TASK ITEM: Only the lines from the first line of the material below to the line containing "1151 416 47719", inclusive, should be copied, each exactly as written.

THE INPUT:

::::

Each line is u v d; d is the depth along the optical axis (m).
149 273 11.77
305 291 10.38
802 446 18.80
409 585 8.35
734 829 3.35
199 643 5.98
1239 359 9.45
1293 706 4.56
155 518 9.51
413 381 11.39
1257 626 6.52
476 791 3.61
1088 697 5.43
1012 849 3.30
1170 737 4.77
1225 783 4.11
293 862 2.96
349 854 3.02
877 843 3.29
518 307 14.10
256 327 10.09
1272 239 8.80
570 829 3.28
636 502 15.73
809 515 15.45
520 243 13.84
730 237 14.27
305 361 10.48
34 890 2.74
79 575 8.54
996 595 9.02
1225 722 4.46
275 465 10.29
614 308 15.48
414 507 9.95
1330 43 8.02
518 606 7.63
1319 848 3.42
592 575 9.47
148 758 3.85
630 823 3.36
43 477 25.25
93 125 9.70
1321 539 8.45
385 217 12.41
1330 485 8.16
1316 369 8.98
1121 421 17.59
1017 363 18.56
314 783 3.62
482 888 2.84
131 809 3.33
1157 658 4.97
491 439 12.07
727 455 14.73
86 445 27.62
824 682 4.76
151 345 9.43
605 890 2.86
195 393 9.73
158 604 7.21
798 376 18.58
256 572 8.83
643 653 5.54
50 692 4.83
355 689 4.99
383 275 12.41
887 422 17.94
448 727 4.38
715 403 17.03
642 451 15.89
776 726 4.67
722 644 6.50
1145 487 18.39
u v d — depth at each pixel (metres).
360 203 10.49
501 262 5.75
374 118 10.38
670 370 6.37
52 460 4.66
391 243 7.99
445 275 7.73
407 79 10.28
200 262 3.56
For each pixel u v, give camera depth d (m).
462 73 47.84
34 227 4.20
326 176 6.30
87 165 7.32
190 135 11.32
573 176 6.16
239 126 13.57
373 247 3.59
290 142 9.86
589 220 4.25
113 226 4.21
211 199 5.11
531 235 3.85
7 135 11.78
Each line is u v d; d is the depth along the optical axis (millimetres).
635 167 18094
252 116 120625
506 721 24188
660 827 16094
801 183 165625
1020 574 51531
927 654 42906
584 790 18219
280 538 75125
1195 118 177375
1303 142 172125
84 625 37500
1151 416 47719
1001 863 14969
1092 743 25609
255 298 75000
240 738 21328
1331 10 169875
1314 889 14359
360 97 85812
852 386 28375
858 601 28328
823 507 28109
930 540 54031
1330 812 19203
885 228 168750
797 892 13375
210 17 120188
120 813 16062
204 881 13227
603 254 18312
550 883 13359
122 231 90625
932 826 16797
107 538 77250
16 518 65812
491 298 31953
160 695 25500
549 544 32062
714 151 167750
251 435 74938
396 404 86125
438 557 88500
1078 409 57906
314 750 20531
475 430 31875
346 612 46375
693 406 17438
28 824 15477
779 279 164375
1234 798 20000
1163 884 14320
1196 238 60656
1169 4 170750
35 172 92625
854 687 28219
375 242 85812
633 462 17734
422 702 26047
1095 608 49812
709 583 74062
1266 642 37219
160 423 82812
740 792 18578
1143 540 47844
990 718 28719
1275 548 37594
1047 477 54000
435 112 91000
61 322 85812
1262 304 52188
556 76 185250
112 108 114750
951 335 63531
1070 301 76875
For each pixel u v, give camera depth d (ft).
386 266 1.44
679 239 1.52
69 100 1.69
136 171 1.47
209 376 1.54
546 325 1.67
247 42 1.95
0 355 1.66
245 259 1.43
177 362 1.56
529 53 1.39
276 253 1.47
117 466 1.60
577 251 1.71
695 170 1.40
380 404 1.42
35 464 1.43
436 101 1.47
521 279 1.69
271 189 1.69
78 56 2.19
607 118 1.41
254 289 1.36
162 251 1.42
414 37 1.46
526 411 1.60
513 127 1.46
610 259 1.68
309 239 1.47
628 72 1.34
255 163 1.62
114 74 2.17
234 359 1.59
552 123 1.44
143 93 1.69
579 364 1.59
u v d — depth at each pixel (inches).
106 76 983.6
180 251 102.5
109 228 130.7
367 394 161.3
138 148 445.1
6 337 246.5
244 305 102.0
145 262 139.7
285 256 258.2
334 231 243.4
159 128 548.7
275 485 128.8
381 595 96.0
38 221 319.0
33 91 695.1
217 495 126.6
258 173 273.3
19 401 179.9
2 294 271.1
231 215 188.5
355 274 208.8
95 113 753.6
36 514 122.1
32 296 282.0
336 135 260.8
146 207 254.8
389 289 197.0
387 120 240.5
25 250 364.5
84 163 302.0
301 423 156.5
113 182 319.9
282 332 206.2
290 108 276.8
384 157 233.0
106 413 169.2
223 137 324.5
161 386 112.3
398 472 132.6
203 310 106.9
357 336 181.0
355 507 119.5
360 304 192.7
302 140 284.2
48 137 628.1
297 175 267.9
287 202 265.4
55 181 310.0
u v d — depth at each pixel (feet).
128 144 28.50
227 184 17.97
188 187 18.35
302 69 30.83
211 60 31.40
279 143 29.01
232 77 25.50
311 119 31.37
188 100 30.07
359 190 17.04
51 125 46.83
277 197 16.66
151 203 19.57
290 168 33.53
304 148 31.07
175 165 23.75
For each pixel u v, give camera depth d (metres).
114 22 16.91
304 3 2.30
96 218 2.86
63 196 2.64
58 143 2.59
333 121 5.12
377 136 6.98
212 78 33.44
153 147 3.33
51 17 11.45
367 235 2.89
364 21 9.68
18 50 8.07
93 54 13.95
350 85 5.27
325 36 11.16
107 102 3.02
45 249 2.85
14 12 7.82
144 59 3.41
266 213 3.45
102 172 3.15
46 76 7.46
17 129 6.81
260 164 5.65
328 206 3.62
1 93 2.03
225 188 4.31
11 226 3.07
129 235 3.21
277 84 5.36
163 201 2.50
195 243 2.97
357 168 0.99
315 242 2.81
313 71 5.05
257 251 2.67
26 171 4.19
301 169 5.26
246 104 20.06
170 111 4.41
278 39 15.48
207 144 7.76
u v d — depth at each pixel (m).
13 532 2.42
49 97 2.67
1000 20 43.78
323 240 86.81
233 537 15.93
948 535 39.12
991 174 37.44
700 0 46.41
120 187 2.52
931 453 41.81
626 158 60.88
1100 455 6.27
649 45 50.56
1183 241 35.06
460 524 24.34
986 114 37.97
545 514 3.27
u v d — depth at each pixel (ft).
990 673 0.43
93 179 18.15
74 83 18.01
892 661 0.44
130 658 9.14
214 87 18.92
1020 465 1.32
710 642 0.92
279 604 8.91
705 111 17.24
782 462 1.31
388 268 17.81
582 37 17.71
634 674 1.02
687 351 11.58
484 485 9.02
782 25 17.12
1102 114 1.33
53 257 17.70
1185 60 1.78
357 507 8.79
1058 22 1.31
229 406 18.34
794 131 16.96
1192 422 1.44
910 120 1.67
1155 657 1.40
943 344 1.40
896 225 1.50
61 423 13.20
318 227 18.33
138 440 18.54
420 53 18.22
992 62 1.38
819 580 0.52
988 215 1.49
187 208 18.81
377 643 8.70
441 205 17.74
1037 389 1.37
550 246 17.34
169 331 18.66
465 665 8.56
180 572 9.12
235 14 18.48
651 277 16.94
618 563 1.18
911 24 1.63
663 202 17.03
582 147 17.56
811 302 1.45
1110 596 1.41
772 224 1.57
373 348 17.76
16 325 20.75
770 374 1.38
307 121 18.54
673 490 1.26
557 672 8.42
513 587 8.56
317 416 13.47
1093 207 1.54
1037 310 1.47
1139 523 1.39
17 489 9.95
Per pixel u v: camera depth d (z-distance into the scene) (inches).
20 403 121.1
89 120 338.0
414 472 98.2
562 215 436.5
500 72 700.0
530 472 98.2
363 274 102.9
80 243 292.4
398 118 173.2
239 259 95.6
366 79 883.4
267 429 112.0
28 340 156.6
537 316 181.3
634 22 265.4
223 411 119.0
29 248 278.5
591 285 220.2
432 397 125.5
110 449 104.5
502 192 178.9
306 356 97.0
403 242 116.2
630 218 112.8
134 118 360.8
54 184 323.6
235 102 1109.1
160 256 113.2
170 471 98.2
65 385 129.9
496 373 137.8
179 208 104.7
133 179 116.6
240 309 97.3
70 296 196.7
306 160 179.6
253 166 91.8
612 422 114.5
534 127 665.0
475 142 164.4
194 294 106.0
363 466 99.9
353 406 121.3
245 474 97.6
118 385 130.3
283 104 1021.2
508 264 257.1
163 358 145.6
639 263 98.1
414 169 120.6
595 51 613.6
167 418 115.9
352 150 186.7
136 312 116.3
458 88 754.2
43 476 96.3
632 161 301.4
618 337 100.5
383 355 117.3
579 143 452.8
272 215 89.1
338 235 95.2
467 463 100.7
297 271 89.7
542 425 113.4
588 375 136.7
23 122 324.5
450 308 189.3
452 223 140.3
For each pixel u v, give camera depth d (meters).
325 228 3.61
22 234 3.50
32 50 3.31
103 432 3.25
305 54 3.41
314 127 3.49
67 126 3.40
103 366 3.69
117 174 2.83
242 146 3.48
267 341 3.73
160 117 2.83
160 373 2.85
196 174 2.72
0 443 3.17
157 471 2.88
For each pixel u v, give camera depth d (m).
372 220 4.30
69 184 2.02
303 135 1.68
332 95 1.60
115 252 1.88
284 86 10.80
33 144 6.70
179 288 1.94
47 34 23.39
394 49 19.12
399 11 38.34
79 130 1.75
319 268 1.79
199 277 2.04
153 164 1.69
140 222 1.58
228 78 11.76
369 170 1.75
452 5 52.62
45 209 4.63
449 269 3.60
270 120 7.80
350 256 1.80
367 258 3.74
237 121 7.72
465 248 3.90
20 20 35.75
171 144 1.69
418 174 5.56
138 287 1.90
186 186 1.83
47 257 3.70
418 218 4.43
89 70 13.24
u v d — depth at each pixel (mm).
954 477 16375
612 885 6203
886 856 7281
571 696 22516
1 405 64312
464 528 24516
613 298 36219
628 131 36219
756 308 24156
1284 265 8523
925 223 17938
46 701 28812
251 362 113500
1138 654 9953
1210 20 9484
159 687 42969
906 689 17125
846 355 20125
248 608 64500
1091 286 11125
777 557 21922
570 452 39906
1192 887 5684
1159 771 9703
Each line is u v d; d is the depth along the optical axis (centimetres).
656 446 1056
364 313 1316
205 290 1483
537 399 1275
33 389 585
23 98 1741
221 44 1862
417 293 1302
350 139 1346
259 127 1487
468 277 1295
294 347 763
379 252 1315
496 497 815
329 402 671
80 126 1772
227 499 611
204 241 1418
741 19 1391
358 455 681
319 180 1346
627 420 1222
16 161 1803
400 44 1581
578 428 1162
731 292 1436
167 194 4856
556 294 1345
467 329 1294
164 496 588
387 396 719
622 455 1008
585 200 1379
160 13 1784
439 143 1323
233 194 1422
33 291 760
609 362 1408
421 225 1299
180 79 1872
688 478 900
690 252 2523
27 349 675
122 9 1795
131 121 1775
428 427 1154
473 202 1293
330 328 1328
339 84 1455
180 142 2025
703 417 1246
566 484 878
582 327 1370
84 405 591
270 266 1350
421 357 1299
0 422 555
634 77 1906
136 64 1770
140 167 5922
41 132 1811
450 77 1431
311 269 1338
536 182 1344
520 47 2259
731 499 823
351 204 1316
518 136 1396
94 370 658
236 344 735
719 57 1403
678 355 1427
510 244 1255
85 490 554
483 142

::::

WRITTEN REPLY:
Each line is u v d; d is the depth along the optical axis (m).
149 273 11.77
305 291 10.38
802 446 18.80
409 585 8.35
734 829 3.35
199 643 5.98
1239 359 9.45
1293 706 4.56
155 518 9.51
413 381 11.39
1257 626 6.52
476 791 3.61
1088 697 5.43
1012 849 3.30
1170 737 4.77
1225 783 4.11
293 862 2.96
349 854 3.02
877 843 3.29
518 307 14.10
256 327 10.09
1272 239 8.80
570 829 3.28
636 502 15.73
809 515 15.45
520 243 13.84
730 237 14.27
305 361 10.48
34 890 2.74
79 575 8.54
996 595 9.02
1225 722 4.46
275 465 10.29
614 308 15.48
414 507 9.95
1330 43 8.02
518 606 7.63
1319 848 3.42
592 575 9.47
148 758 3.85
630 823 3.36
43 477 25.25
93 125 9.70
1321 539 8.45
385 217 12.41
1330 485 8.16
1316 369 8.98
1121 421 17.59
1017 363 18.56
314 783 3.62
482 888 2.84
131 809 3.33
1157 658 4.97
491 439 12.07
727 455 14.73
86 445 27.62
824 682 4.76
151 345 9.43
605 890 2.86
195 393 9.73
158 604 7.21
798 376 18.58
256 572 8.83
643 653 5.54
50 692 4.83
355 689 4.99
383 275 12.41
887 422 17.94
448 727 4.38
715 403 17.03
642 451 15.89
776 726 4.67
722 644 6.50
1145 487 18.39
u v d — depth at each pixel (metres).
360 203 10.49
501 262 5.75
374 118 10.38
670 370 6.37
52 460 4.66
391 243 7.99
445 275 7.73
407 79 10.28
200 262 3.56
For each pixel u v, give camera depth d (m).
462 73 47.84
34 227 4.20
326 176 6.30
87 165 7.32
190 135 11.32
573 176 6.16
239 126 13.57
373 247 3.59
290 142 9.86
589 220 4.25
113 226 4.21
211 199 5.11
531 235 3.85
7 135 11.78
Each line is u v d; d is the depth along the optical axis (millimetres).
635 167 18094
252 116 120625
506 721 24188
660 827 16094
801 183 165625
1020 574 51531
927 654 42906
584 790 18219
280 538 75125
1195 118 177375
1303 142 172125
84 625 37500
1151 416 47719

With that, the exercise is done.